ALPA claims that UIFO pursued the instant action in bad faith.
In the United States, the prevailing party is ordinarily not
entitled to attorneys' fees from the losing party. Rather, in
conformity with the "American Rule," and absent specific
statutory or other express authorization, each litigant must
bear the expense of his own attorney. Alyeska Pipeline Service
Co. v. Wilderness Society, 421 U.S. 240, 247, 95 S.Ct. 1612,
1616, 44 L.Ed.2d 141 (1975); Bailey v. Meister Brau, Inc.,
535 F.2d 982, 994 (7th Cir. 1976); Venus v. Goodman, 556 F. Supp. 514,
520 (N.D.Ill. 1983).
A recognized exception, however, allows a court to assess
attorneys' fees against a losing party who has "acted in bad
faith, vexatiously, wantonly, or for oppressive reasons . . ."

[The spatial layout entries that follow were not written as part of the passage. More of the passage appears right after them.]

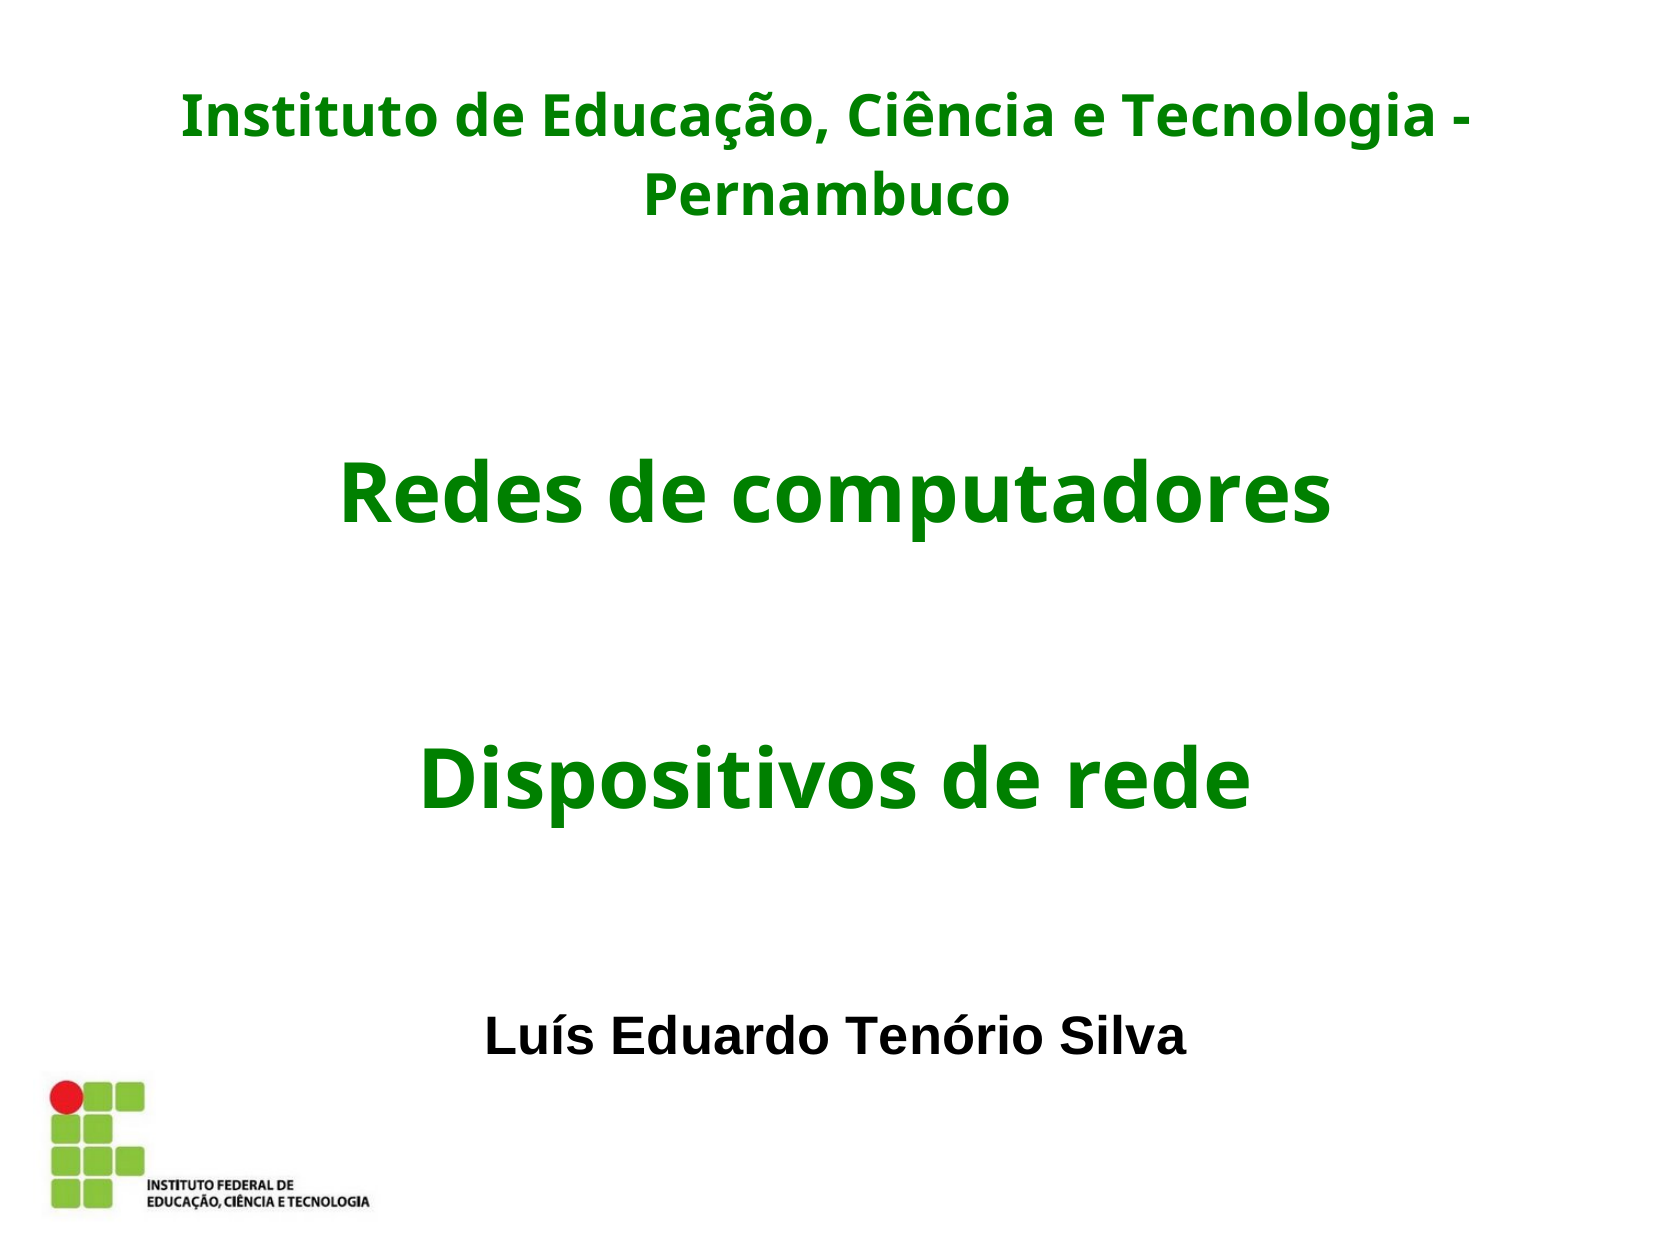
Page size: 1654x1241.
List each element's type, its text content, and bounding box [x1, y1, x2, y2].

list Redes de computadores Dispositivos de rede Luís Eduardo Tenório Silva [82, 290, 1571, 1107]
picture [33, 1062, 384, 1230]
title Instituto de Educação, Ciência e Tecnologia - Pernambuco [82, 49, 1571, 257]
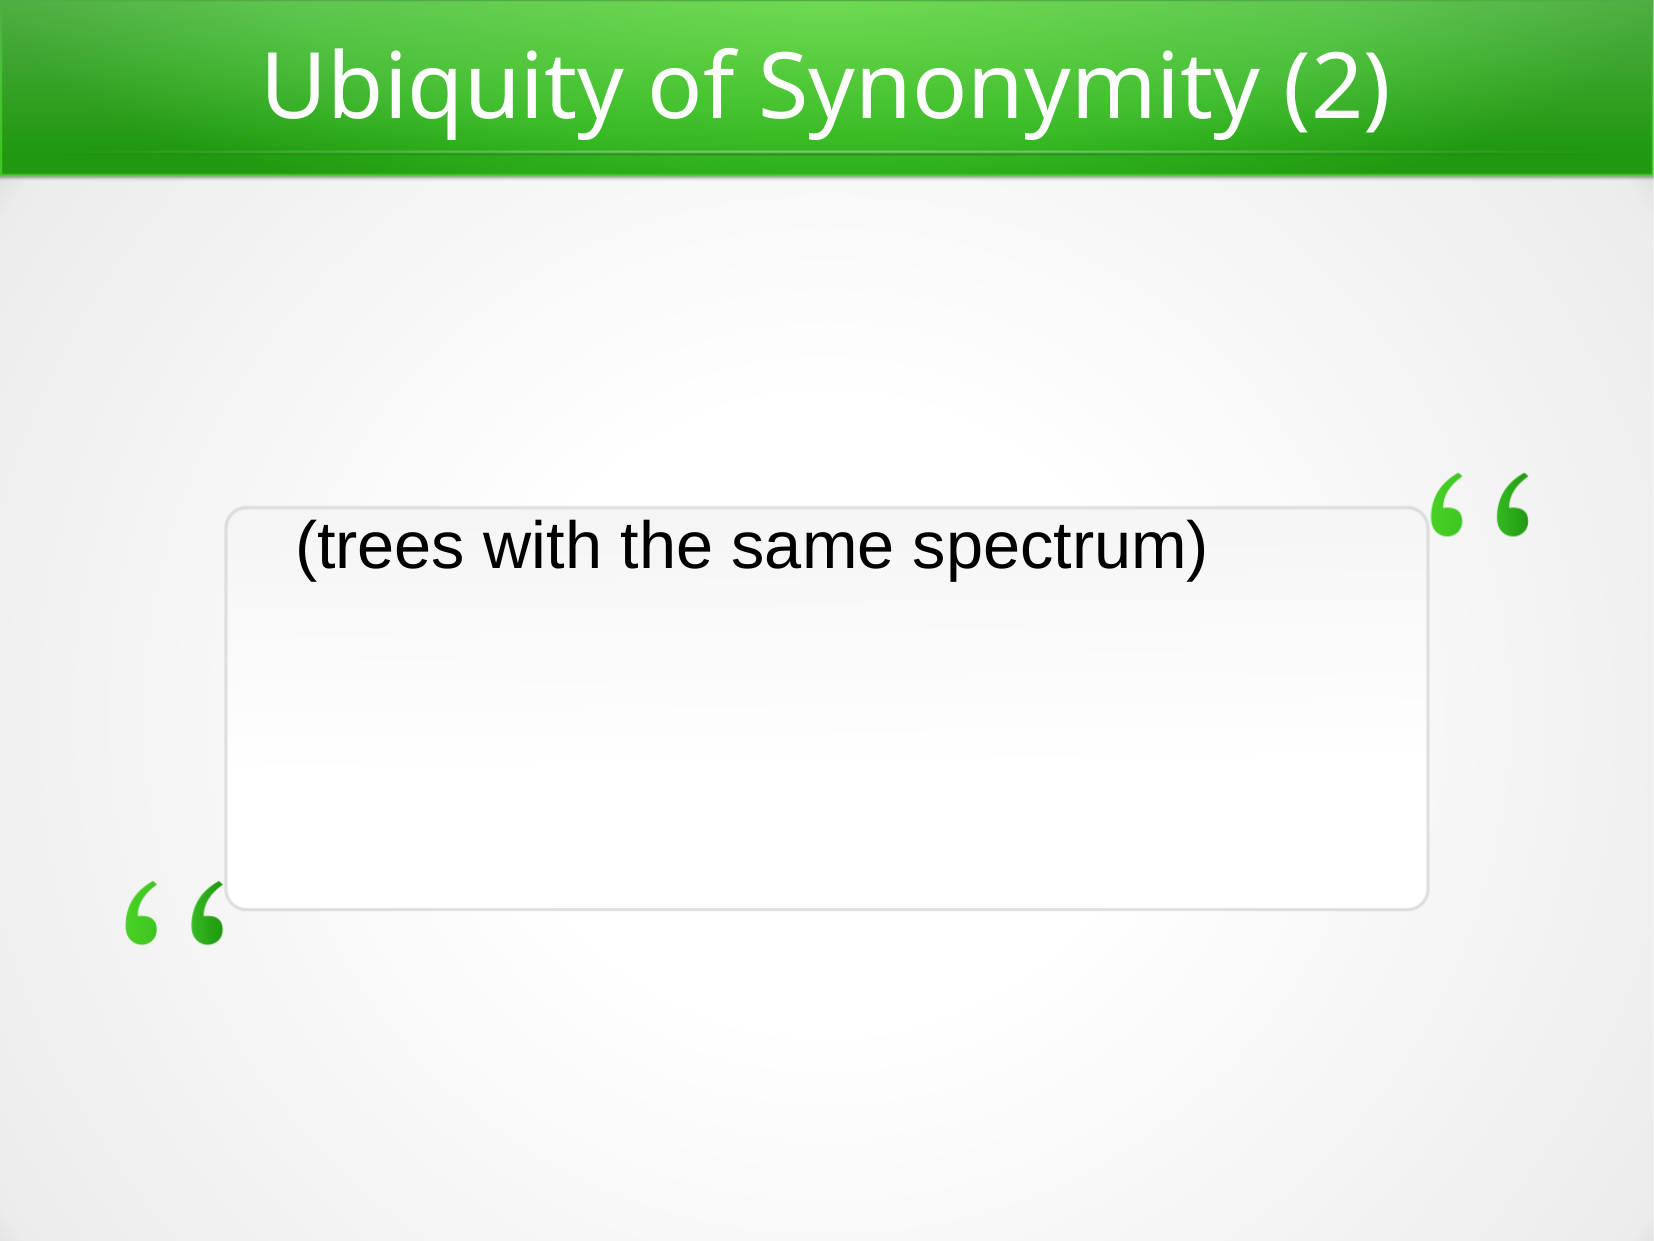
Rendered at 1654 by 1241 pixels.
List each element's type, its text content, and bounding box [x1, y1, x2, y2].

picture [0, 0, 1654, 1241]
list (trees with the same spectrum) [224, 507, 1430, 910]
title Ubiquity of Synonymity (2) [82, 11, 1571, 154]
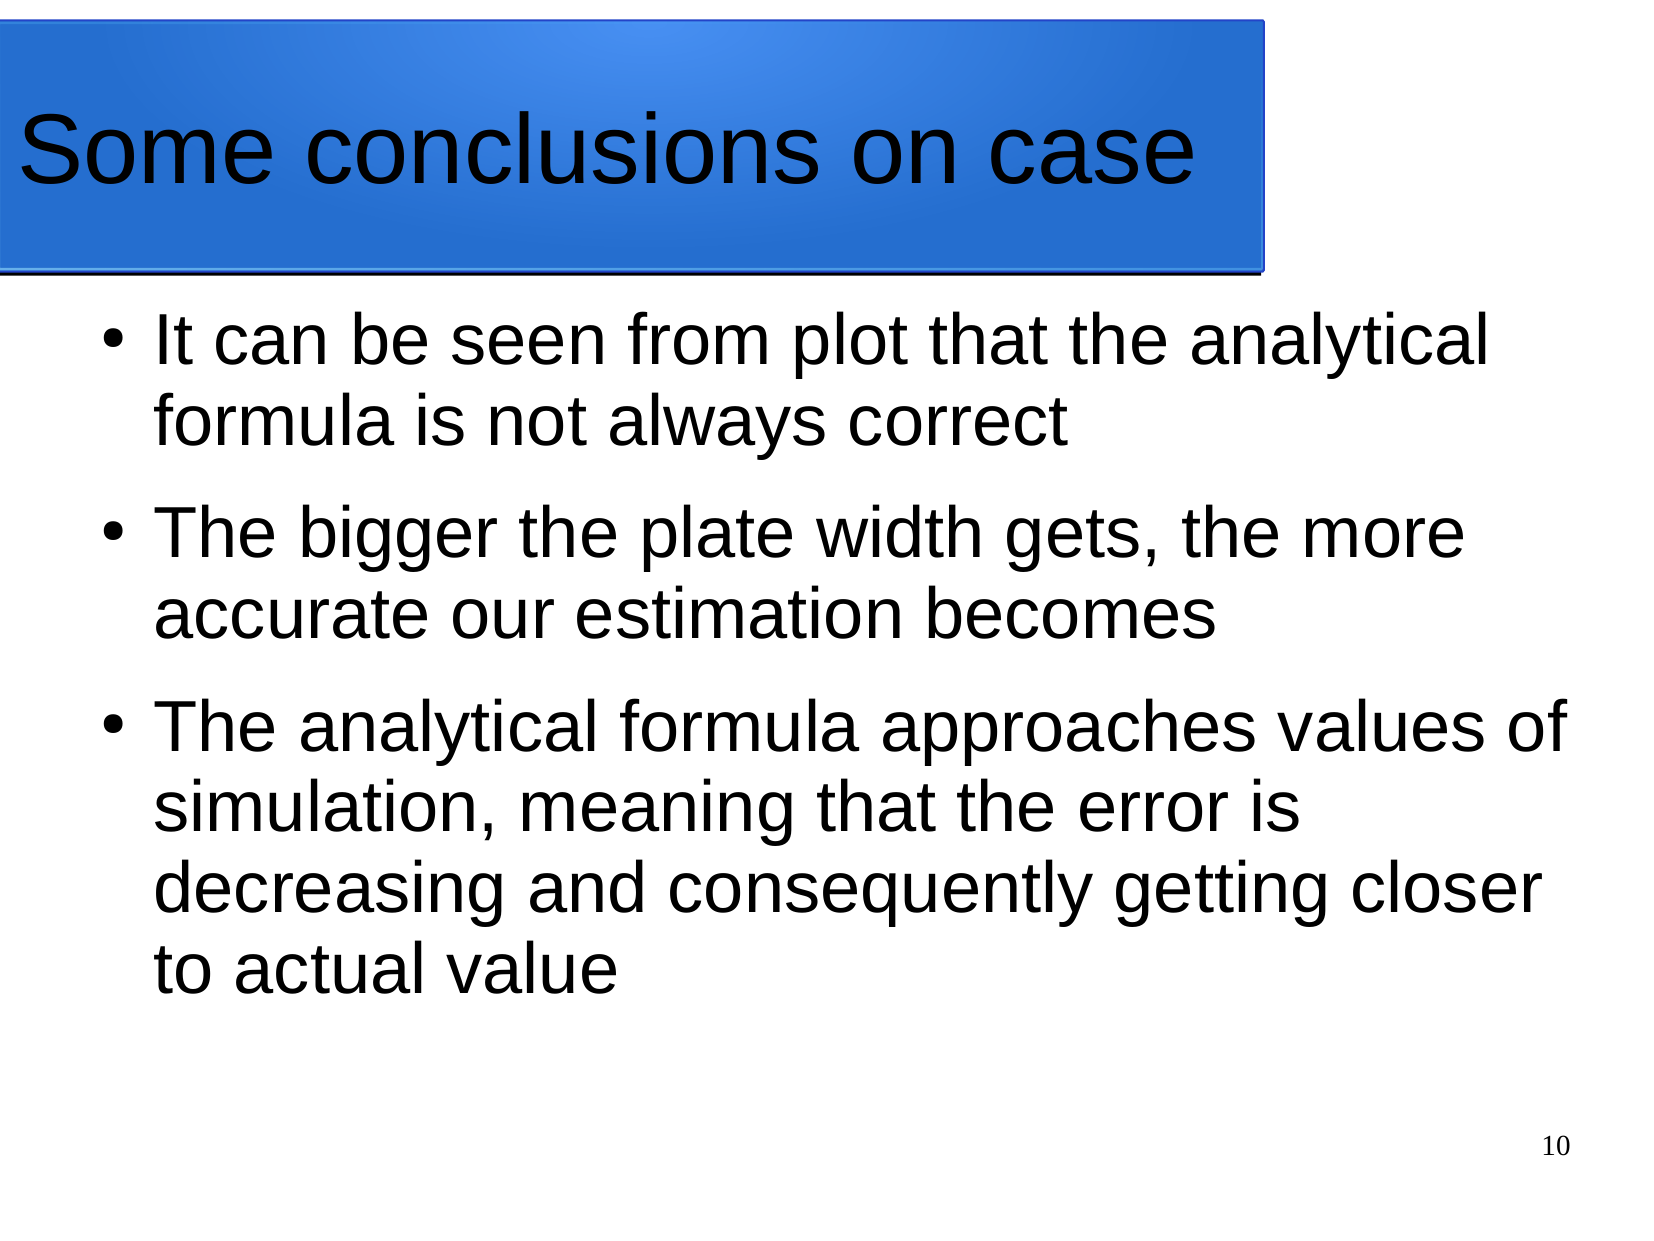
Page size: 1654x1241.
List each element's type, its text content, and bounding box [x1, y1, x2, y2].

list It can be seen from plot that the analytical formula is not always correct The bigger the plate width gets, the more accurate our estimation becomes The analytical formula approaches values of simulation, meaning that the error is decreasing and consequently getting closer to actual value [82, 299, 1571, 1019]
title Some conclusions on case [17, 47, 1252, 252]
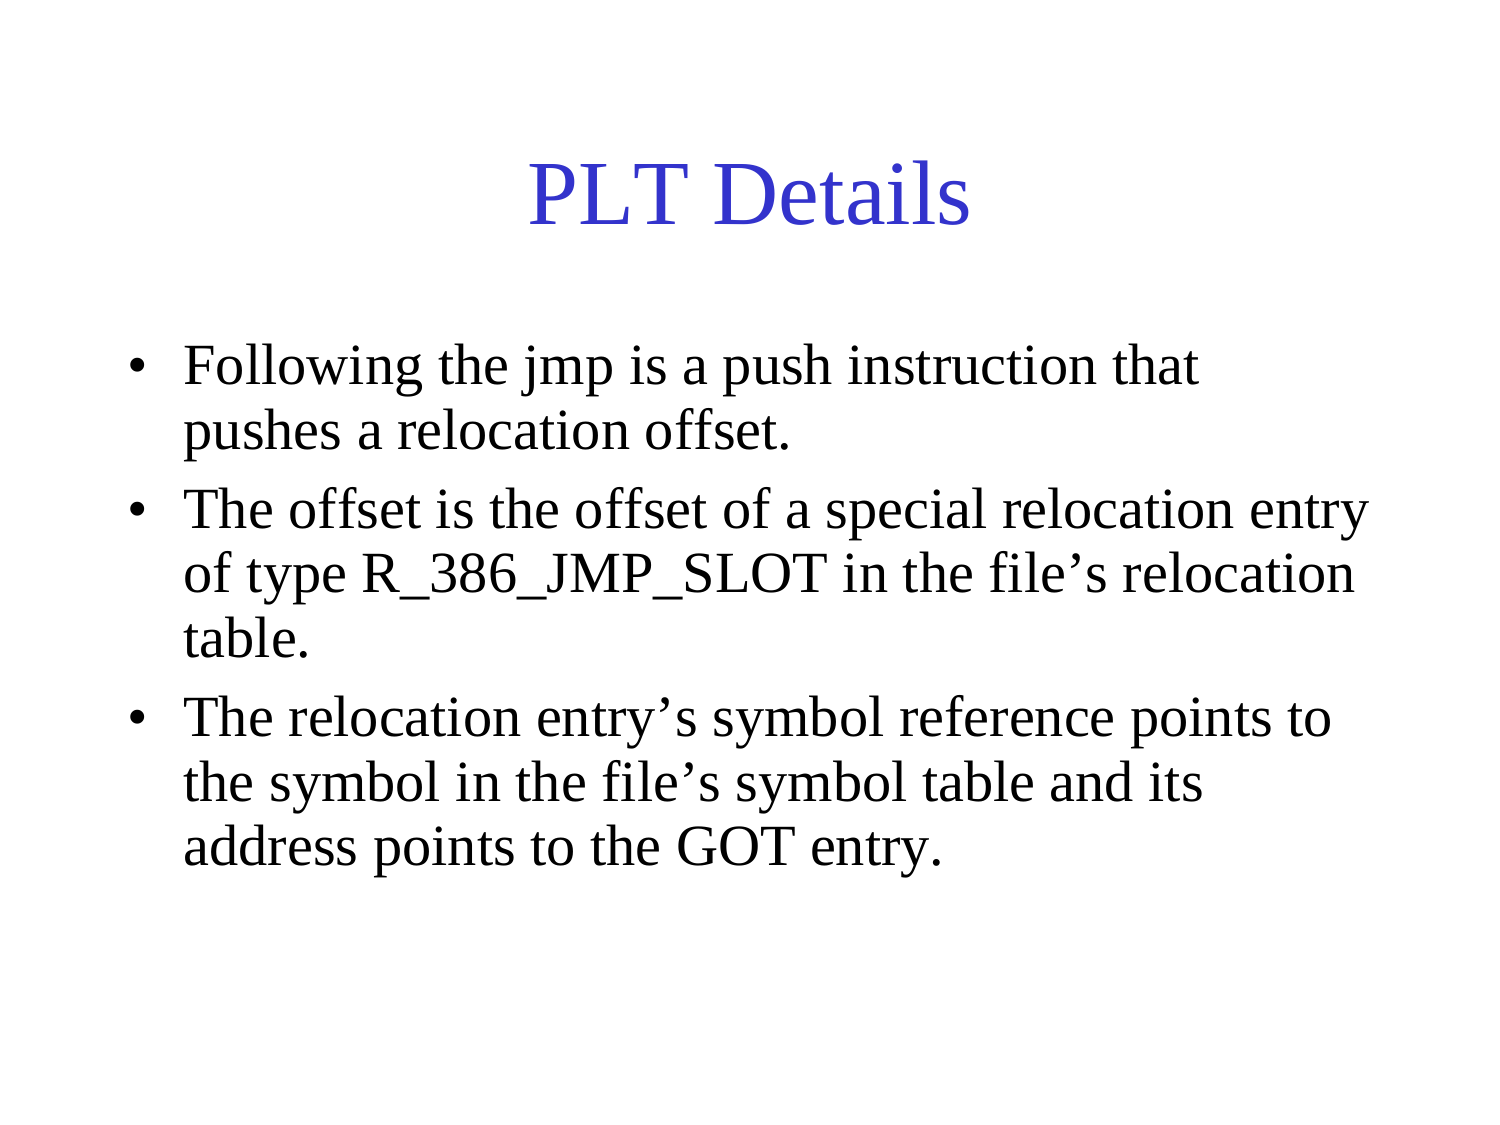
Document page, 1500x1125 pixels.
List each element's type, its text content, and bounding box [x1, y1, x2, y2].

title PLT Details [112, 99, 1388, 288]
list Following the jmp is a push instruction that pushes a relocation offset. The offset is the offset of a special relocation entry of type R_386_JMP_SLOT in the file’s relocation table. The relocation entry’s symbol reference points to the symbol in the file’s symbol table and its address points to the GOT entry. [112, 324, 1388, 1014]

Alyeska Pipeline, 421 U.S. at 258-259, 95 S.Ct. at 1622-1623,
citing F.D. Rich, Inc. v. United States ex rel. Industrial
Lumber Co., Inc., 417 U.S. 116, 129, 94 S.Ct. 2157, 2165, 40
L.Ed.2d 703 (1975).
The bad faith exception for the award of attorneys' fees is
not restricted to cases where the action is filed in bad
faith. "`[B]ad faith' may be found, not only in the actions
that led to the lawsuit, but also in the conduct of the
litigation." Hall v. Cole, 412 U.S. 1, 15, 93 S.Ct. 1943, 1951,
36 L.Ed.2d 702 (1973).
It is evident that UIFO's claim of unfair representation
under the Railway Labor Act arose out of the same series of
facts in its ERISA claim. We earlier determined that UIFO was
substantially justified in pursuing its ERISA claim. UIFO did
not act in bad faith in pursuing its claim under the Railway
Labor Act. UIFO did not act vexatiously, wantonly, or for
oppressive reasons in bringing suit. Nor did it conduct this
litigation in such a manner.
Accordingly, ALPA's motion for attorneys' fees under the
Railway Labor Act is also denied. It is so ordered.